Lundi 10 juillet 2006
L’annonce du départ de Jeff Jordan, le président de PayPal, devenu après l’acquisition par eBay en 2002, Senior VP et General Manager des opérations US du site de ventes aux enchères, a précipité cette semaine le titre dans une chute de 5 % au NASDAQ – on parle quand même de presque 2 milliards de dollars évaporés – et entraîné, dans son sillage, un repli des valeurs technologiques. Première réaction, sans doute, à l’annonce du 29 juin de « Google Checkout », le système de paiement en ligne concurrent du géant des moteurs de recherche !
Simultanément, eBay vient de rajouter Google Checkout à la liste des moyens de paiement non acceptés par le site, sur la base que ce service était « neuf et pas encore éprouvé » d’après le porte-parole du site d’enchères. Est-ce que Google va interdire PayPal sur Froogle ? Ce verrouillage ne fait qu’ajouter à la schizophrénie qui caractérise les relations entre Google et eBay.
Google et eBay représentent chacun l’archétype le plus abouti des « business models » gagnants du Web. D’un côté la fonctionnalité de recherche et les revenus de publicité et de liens sponsorisés, de l’autre la fonctionnalité de transactions individuelles et les revenus de commissions et d’hébergement de services. Une monnaie d’échange partagée : le trafic sur le site et sur les réseaux de franchisés. Recherche, échange, les deux géants de l’Internet ont beaucoup en commun.
De fait, eBay est évidemment un des plus gros consommateurs – si ce n’est le plus gros – d’AdWords, le service de Google. Néanmoins, les sujets de fâcheries se sont multipliés au cours des années de croissance des deux grands de l’Internet. Google a lancé Froogle et Google Base que l’on peut considérer comme empiétant sur les plates-bandes d’eBay ; mi-juin eBay a annoncé sotto voce AdContext, un service comparable à AdWords de Google. (Plus spécifique, cependant, dans la mesure où les revenus des clics sont uniquement liés au montant d’une vente éventuelle sur le site eBay.)
Il faut s’attendre à une confrontation de plus en plus directe entre les deux enfants prodiges du Web 1.0. Pour un vendeur, le choix est entre payer Google pour que ma publicité apparaisse sur la page des résultats de recherche, ou bien mettre en vente sur le site eBay, moyennant un « listing fee » et une commission sur le prix de vente final.
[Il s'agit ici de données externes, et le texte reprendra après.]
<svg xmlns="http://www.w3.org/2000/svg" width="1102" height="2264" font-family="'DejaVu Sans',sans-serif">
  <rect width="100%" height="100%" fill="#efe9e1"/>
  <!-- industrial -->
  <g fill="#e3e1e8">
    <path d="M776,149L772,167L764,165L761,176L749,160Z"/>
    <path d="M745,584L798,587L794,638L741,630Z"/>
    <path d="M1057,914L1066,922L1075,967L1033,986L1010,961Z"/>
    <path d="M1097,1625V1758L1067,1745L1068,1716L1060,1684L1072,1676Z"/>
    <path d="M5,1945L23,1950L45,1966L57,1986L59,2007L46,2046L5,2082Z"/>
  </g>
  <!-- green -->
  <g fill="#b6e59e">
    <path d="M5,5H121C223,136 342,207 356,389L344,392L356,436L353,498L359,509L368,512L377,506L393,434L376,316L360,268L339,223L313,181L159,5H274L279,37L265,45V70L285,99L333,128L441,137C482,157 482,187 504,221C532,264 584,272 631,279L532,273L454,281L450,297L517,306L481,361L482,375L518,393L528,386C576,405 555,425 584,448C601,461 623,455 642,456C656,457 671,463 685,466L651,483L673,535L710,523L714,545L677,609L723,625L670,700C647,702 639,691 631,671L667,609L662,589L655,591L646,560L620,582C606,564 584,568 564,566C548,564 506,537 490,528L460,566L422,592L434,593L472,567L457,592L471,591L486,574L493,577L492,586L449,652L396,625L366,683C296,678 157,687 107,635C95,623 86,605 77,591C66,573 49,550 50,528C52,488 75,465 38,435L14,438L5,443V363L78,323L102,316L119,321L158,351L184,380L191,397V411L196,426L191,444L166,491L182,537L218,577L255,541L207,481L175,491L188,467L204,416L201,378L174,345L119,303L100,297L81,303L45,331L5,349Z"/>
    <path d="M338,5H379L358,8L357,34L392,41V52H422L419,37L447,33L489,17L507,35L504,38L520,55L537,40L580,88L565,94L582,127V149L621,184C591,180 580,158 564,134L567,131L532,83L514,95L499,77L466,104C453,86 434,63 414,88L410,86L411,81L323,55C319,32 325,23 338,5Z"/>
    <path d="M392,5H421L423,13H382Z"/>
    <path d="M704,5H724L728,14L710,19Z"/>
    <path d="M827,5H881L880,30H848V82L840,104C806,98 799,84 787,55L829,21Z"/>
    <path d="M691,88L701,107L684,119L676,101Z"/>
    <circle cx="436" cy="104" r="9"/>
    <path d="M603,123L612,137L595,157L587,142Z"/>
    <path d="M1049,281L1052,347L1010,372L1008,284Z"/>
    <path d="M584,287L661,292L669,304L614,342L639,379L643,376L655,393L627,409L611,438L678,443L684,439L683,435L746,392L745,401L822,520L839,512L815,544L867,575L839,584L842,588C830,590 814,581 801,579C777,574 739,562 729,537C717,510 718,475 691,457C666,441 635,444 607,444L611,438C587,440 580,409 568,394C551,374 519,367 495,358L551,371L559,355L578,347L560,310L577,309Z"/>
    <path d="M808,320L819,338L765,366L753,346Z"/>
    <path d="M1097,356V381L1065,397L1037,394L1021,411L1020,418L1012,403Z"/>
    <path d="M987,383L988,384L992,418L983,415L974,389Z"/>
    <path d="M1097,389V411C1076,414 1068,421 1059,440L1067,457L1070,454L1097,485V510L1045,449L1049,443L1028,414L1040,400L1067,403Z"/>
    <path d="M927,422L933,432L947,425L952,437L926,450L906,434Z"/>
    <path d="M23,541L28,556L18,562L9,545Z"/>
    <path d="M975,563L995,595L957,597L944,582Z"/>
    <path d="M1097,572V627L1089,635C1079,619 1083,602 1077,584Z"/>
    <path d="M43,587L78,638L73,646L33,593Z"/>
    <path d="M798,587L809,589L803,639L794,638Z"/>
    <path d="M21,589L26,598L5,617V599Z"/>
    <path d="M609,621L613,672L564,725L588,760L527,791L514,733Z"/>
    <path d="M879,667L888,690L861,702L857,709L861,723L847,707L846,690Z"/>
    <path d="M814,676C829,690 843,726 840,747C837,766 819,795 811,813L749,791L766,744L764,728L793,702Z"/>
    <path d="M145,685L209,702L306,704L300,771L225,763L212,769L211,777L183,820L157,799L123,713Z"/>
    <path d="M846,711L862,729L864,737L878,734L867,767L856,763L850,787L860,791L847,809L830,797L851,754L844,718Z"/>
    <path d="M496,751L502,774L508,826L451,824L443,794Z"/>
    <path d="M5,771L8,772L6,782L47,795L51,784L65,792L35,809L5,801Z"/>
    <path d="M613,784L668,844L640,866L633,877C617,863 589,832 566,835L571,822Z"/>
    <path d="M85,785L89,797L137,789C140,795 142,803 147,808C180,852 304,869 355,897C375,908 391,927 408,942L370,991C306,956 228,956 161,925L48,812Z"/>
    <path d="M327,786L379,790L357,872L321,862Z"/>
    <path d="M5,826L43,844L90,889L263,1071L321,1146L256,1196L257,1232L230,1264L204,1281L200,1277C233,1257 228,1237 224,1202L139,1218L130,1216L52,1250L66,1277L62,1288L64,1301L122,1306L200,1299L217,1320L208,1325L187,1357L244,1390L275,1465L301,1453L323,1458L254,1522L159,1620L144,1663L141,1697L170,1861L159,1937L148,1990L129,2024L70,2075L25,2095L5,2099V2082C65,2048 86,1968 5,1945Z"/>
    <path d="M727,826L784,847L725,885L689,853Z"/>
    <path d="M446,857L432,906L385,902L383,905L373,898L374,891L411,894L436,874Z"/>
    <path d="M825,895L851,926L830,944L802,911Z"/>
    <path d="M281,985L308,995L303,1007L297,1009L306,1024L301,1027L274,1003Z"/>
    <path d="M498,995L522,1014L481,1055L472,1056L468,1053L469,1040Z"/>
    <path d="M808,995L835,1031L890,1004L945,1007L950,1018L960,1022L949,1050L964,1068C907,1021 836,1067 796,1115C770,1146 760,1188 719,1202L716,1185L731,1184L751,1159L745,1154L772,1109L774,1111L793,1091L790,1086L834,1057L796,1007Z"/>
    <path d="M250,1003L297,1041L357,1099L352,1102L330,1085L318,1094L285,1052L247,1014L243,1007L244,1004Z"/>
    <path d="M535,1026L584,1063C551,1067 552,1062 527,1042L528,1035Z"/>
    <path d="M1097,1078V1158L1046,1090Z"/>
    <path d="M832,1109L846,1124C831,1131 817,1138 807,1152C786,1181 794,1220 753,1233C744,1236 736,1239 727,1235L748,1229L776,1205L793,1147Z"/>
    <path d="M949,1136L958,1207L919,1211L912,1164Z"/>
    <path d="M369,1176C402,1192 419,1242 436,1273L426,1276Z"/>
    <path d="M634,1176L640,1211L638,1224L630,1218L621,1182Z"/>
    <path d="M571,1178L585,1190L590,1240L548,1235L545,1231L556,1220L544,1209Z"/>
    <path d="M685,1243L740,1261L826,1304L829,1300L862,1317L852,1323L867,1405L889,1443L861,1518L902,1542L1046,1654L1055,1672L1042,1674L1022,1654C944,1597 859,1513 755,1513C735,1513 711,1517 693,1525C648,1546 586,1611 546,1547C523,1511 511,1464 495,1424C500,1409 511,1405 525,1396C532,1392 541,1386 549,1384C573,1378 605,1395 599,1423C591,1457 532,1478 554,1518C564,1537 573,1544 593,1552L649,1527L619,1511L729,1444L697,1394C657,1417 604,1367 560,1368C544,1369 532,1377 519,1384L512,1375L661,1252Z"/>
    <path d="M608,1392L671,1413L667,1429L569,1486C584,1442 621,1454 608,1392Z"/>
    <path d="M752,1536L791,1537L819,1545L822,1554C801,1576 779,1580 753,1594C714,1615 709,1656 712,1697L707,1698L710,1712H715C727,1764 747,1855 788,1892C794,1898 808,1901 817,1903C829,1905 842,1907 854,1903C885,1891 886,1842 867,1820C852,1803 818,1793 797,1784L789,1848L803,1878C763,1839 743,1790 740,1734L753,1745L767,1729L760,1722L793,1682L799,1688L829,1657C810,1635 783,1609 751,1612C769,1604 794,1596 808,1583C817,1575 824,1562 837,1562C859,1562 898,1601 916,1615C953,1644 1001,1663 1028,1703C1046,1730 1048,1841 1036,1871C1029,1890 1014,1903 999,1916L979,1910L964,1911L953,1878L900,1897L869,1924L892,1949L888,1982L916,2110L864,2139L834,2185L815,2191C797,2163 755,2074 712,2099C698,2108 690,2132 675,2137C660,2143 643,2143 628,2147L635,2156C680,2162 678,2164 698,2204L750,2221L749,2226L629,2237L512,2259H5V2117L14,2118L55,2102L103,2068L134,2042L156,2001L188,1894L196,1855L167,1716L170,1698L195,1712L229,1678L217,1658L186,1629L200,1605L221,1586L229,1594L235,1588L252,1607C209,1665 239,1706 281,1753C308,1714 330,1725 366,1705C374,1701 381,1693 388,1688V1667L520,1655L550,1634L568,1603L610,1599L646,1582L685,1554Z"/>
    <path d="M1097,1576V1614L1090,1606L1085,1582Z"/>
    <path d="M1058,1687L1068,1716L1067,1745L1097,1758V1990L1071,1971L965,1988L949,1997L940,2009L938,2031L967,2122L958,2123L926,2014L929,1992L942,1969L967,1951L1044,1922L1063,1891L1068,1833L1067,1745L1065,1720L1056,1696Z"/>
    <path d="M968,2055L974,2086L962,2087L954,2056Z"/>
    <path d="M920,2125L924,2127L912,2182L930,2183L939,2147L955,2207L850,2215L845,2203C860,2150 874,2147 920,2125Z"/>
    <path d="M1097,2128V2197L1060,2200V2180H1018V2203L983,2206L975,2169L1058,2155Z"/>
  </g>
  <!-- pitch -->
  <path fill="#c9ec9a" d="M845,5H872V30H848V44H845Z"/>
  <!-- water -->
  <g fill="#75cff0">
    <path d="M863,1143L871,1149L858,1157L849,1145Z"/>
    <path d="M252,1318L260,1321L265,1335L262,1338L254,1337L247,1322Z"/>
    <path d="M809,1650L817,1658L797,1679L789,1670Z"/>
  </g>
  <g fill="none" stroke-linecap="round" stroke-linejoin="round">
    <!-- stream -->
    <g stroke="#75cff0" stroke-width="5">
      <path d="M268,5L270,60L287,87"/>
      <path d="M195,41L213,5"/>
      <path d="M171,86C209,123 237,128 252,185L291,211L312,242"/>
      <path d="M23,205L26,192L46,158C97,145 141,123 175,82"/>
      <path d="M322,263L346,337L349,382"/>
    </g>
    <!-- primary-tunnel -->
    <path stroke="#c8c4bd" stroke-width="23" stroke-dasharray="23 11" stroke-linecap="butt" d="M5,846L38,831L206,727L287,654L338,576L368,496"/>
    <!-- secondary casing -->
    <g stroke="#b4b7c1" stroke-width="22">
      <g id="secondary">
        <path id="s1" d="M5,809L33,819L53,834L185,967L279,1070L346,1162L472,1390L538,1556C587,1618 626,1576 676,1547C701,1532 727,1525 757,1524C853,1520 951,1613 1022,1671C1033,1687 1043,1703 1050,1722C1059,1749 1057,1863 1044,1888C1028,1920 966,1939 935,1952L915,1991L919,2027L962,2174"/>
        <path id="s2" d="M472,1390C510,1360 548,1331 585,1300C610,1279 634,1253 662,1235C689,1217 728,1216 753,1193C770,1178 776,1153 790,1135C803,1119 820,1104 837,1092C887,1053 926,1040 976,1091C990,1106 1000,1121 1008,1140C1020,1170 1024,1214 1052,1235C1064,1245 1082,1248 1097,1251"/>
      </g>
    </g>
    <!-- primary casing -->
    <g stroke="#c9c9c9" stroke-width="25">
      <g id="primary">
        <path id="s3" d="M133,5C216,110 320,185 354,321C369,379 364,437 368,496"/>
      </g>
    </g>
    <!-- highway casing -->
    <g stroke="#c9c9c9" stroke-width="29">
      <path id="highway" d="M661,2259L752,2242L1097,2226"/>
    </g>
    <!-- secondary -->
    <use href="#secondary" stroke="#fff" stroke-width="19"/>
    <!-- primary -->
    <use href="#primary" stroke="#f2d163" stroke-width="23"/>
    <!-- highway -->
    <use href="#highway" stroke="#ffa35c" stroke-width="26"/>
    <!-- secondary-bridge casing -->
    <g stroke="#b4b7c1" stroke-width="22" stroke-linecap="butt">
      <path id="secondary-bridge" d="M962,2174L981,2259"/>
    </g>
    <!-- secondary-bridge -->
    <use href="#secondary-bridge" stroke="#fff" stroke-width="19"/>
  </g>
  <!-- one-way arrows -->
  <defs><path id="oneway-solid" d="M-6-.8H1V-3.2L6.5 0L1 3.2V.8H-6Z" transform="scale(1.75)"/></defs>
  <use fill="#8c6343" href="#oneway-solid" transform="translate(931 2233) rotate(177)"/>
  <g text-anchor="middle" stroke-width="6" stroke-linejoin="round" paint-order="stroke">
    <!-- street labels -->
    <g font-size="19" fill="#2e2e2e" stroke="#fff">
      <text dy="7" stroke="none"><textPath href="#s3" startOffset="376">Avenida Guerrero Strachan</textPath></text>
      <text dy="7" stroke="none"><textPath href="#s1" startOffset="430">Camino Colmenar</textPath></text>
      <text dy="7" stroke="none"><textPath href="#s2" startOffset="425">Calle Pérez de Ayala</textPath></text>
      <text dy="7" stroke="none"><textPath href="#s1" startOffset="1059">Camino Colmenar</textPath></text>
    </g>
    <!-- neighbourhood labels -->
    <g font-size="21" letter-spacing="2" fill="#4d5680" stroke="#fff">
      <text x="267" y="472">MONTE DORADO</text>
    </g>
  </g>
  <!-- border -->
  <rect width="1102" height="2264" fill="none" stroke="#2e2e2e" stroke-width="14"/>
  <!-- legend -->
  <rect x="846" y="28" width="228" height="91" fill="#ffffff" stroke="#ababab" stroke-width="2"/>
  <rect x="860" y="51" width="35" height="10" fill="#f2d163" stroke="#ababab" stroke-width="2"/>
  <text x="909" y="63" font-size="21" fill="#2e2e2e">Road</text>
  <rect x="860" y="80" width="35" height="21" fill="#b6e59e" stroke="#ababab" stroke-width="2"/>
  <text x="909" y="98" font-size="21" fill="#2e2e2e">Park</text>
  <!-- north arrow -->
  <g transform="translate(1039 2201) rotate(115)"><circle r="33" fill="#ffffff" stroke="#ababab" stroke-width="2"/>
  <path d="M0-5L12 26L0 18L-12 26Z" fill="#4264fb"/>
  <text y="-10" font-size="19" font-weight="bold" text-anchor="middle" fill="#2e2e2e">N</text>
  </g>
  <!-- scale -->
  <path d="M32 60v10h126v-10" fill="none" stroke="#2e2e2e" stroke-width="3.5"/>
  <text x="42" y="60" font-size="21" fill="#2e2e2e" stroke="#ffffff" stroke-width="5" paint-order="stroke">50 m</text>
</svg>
Chacun des deux sites contrôle aujourd’hui un tel trafic que ces alternatives doivent être examinées au centième de dollar près pour optimiser les budgets de marketing et de promotion en ligne. Au fur et à mesure que ces méga-audiences se construisent, les tarifications de Google et d’eBay vont en s’affinant, proposant des dispositifs optionnels de plus en plus sophistiqués aux annonceurs et aux vendeurs. (Une industrie complète est née autour de l’optimisation des campagnes « pay –per-click » sur Google AdSense et AdWords, par exemple.) Il y a, de plus, un argument économique de rendement d’échelle à loger sous le même toit des services de recherche sur le Web et de marketing en ligne. Tous les géants de l’Internet cherchent à appliquer cette stratégie : Amazon a lancé A9, un moteur de recherche sous sa marque, Yahoo!, MSN et Google se disputent la position de leader, etc.